Natural gas property package for the vapor phase using Peng-Robinson equation
of state.
"""
# TODO: Missing docstrings
# pylint: disable=missing-class-docstring
# pylint: disable=missing-function-docstring
# Import Python libraries
import logging
import copy
import enum
# Import Pyomo units
import pyomo.environ as pyo
from pyomo.environ import units as pyunits
# Import IDAES cores
from idaes.core import VaporPhase, SolidPhase, Component, PhaseType
from idaes.models.properties.modular_properties.state_definitions import FTPx
from idaes.models.properties.modular_properties.eos.ceos import Cubic, CubicType
from idaes.models.properties.modular_properties.eos.ideal import Ideal
from idaes.models.properties.modular_properties.phase_equil.forms import (
log_fugacity,
)
from idaes.models.properties.modular_properties.phase_equil import SmoothVLE
from idaes.models.properties.modular_properties.pure import (
NIST,
RPP4,
RPP5,
ChapmanEnskogLennardJones,
Eucken,
)
from idaes.models.properties.modular_properties.base.generic_reaction import (
ConcentrationForm,
)
from idaes.models.properties.modular_properties.transport_properties import (
ViscosityWilke,
ThermalConductivityWMS,
NoMethod,
)
from idaes.models.properties.modular_properties.transport_properties.viscosity_wilke import (
wilke_phi_ij_callback,
)

Joint position lists:

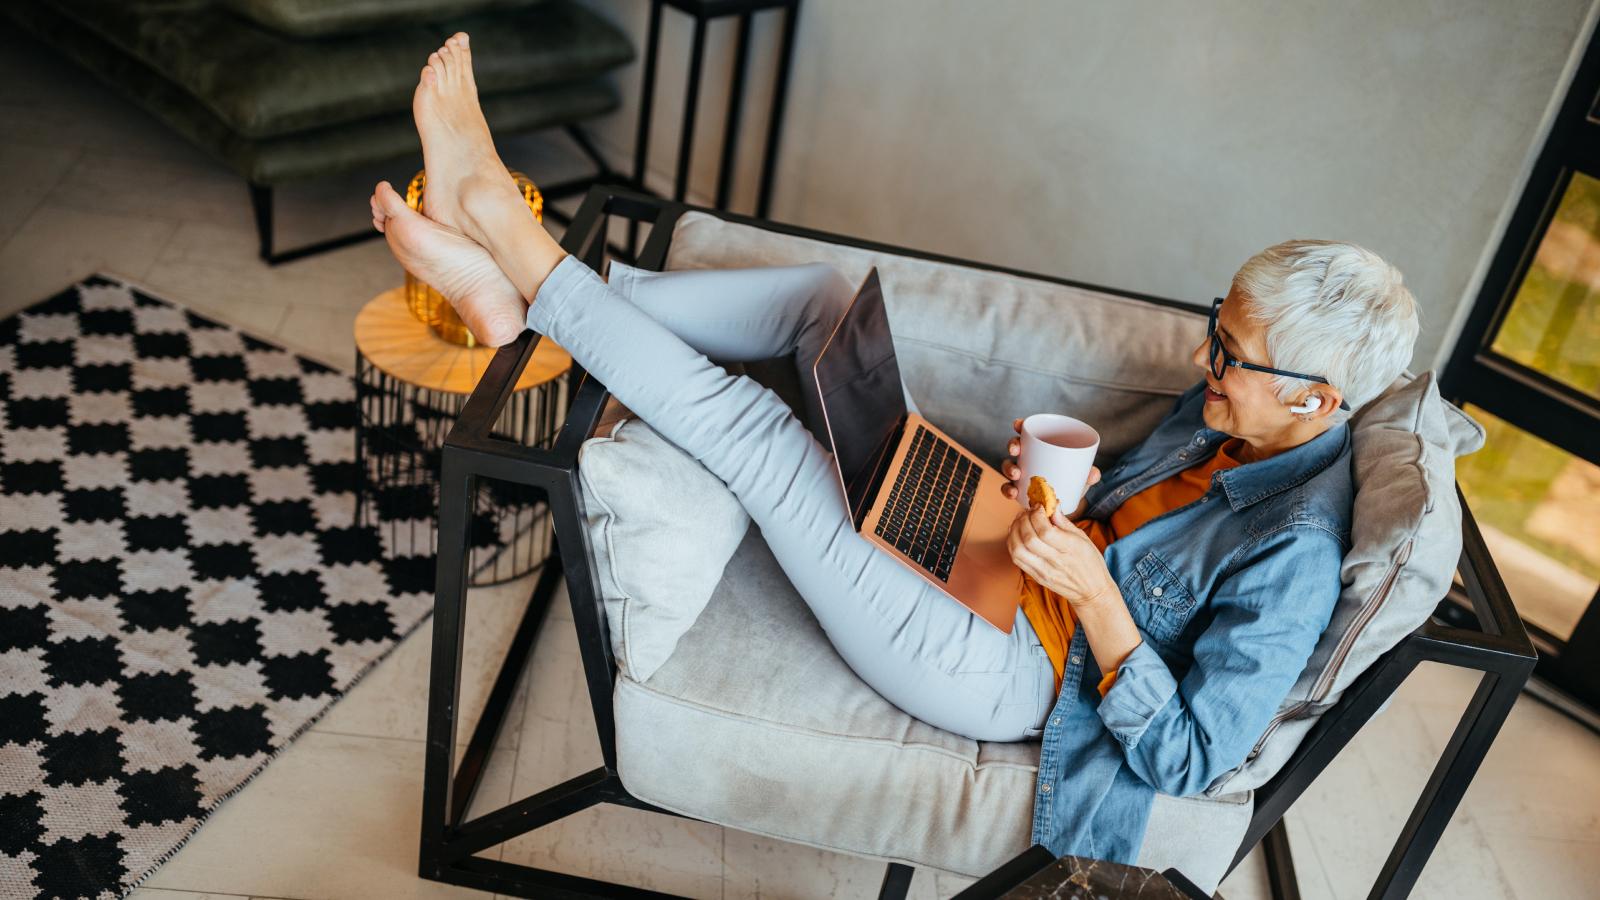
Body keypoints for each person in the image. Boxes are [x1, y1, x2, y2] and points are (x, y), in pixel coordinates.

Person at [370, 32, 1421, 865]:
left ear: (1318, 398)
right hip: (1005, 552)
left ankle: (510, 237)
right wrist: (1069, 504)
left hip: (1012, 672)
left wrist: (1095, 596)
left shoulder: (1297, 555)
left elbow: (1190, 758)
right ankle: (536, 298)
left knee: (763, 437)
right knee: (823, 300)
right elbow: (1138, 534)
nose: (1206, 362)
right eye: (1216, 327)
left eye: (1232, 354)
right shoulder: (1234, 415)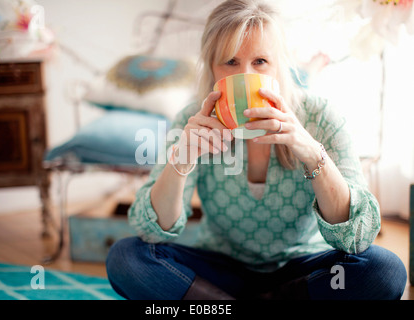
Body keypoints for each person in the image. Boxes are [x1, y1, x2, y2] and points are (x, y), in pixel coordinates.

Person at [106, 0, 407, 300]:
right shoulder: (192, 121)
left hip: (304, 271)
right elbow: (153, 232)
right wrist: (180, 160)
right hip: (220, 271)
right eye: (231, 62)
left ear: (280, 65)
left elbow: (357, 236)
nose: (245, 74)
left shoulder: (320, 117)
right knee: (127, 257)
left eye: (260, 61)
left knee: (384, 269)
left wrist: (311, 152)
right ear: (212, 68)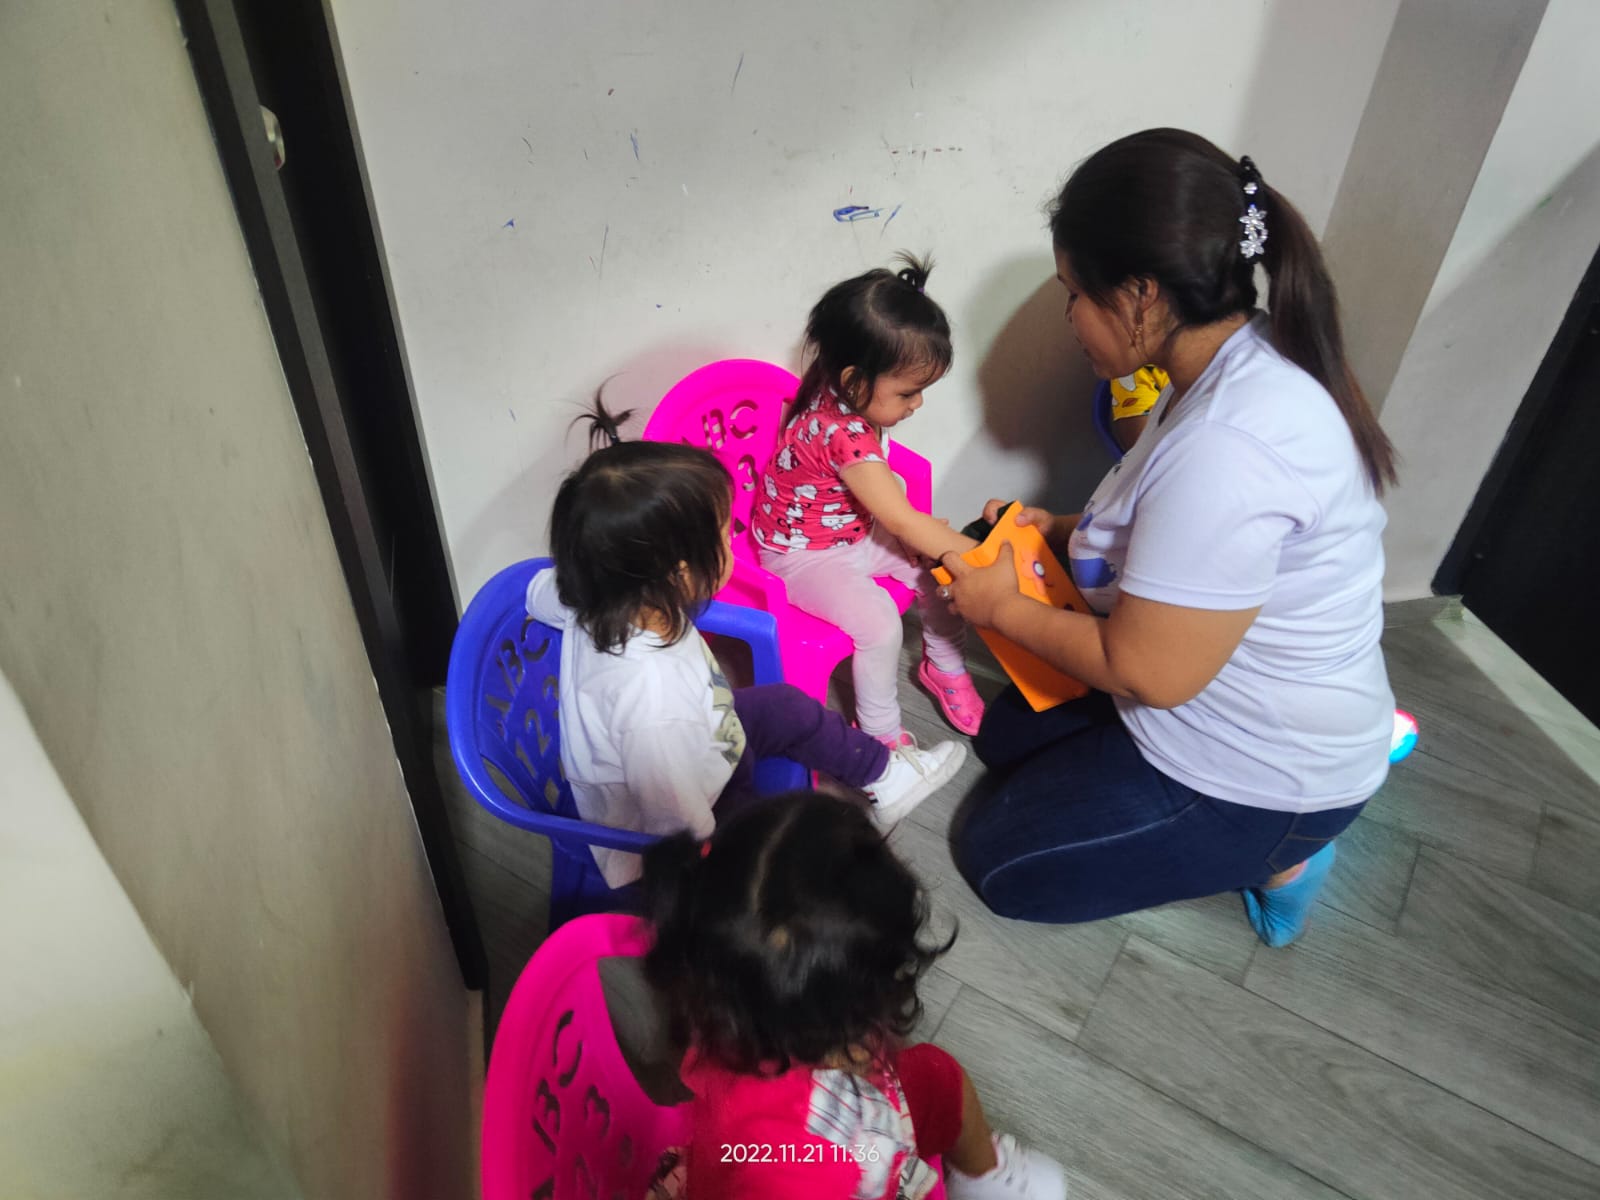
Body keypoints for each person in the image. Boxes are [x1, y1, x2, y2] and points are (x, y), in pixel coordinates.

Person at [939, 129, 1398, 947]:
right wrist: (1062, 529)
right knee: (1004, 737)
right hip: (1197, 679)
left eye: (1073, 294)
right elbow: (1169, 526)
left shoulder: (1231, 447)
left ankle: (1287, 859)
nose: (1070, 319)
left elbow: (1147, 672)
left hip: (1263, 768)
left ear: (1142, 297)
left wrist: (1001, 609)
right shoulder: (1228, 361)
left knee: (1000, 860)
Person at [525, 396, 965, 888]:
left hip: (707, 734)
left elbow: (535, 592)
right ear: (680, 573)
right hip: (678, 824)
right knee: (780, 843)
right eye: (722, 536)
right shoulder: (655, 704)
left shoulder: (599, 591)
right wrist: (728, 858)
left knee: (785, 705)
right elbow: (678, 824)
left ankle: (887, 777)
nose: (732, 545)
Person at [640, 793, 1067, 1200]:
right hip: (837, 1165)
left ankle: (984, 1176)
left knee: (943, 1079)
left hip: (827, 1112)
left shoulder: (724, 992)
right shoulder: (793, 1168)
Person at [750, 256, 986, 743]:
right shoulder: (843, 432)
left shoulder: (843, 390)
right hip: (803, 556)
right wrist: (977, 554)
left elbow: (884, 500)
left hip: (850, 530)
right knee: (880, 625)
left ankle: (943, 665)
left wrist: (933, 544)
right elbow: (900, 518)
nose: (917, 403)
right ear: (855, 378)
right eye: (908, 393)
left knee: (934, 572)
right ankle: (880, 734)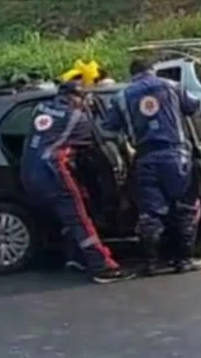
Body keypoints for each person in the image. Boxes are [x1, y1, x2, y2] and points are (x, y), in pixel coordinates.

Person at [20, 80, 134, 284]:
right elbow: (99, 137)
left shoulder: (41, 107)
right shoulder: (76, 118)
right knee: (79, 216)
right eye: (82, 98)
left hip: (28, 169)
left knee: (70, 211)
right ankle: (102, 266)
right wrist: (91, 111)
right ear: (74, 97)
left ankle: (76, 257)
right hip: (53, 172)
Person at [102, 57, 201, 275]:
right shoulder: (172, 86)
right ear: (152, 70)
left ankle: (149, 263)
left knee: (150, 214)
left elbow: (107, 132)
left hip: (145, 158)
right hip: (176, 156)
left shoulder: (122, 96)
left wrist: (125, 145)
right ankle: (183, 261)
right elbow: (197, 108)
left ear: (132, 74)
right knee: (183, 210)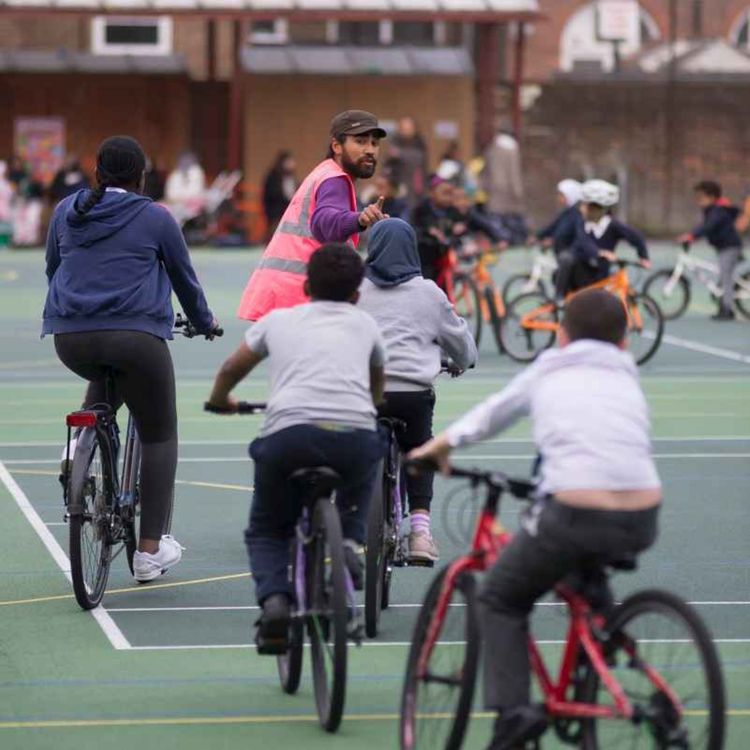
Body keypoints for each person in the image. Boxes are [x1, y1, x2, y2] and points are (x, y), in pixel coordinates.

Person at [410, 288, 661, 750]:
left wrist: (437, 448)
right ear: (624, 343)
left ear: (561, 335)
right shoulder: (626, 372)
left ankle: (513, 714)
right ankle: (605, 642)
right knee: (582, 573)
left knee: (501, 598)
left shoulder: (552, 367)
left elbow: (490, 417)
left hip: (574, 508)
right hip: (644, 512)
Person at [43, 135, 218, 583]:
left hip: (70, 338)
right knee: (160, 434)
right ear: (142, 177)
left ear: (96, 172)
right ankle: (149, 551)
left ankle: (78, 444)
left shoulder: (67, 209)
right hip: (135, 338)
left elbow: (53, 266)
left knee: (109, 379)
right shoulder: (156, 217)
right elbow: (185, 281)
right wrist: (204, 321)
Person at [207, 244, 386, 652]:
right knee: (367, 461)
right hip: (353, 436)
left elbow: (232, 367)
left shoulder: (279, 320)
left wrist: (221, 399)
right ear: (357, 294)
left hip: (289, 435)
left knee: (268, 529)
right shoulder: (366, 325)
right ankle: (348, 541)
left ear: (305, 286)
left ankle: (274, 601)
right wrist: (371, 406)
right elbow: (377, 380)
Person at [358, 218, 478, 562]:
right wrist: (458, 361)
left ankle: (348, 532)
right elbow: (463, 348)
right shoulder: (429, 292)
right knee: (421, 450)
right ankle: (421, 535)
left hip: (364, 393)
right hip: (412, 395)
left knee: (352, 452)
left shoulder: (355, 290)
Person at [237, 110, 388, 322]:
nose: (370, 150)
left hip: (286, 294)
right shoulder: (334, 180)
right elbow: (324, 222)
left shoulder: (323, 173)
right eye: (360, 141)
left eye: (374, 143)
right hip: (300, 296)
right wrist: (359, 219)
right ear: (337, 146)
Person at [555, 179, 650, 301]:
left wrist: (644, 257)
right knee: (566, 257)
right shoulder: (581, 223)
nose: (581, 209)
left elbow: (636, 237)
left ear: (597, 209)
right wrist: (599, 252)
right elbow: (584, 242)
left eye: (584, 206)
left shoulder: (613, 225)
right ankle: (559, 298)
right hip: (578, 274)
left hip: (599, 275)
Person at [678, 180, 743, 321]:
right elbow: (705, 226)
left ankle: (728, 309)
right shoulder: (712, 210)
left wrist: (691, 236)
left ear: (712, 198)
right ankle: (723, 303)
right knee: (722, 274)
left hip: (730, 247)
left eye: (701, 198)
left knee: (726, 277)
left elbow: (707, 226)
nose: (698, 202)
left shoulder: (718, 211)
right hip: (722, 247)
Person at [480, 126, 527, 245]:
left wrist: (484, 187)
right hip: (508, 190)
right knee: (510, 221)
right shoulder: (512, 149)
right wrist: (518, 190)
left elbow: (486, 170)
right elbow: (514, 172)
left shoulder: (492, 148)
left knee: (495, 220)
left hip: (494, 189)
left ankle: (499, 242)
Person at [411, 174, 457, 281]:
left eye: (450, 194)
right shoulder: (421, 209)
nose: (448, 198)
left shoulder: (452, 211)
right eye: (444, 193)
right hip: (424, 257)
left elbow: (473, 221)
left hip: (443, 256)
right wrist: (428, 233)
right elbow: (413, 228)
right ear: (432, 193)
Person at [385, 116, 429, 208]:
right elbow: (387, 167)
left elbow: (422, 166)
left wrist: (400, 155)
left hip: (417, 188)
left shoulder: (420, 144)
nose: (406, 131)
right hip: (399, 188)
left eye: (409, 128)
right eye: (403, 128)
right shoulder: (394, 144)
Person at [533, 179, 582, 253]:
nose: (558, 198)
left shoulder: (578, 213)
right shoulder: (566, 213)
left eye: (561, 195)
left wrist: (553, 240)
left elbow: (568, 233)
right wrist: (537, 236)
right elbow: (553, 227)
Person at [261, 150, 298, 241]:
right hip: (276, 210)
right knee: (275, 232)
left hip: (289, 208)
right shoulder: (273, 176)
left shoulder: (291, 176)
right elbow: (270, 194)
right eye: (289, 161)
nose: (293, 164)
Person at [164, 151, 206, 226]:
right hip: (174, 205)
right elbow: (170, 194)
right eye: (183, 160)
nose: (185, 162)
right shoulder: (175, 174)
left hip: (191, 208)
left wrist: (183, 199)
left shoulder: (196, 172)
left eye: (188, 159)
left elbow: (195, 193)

ACTIVITY:
Please answer these questions about the Peng-Robinson code excerpt:
(a) Which equation of state does the opening description name for the vapor phase?
(b) Which three libraries are imported under the comment "Import Python libraries"?
(c) What is imported from the viscosity_wilke module?

EXERCISE RESPONSE:
(a) The Peng-Robinson equation of state.
(b) logging, copy and enum.
(c) wilke_phi_ij_callback.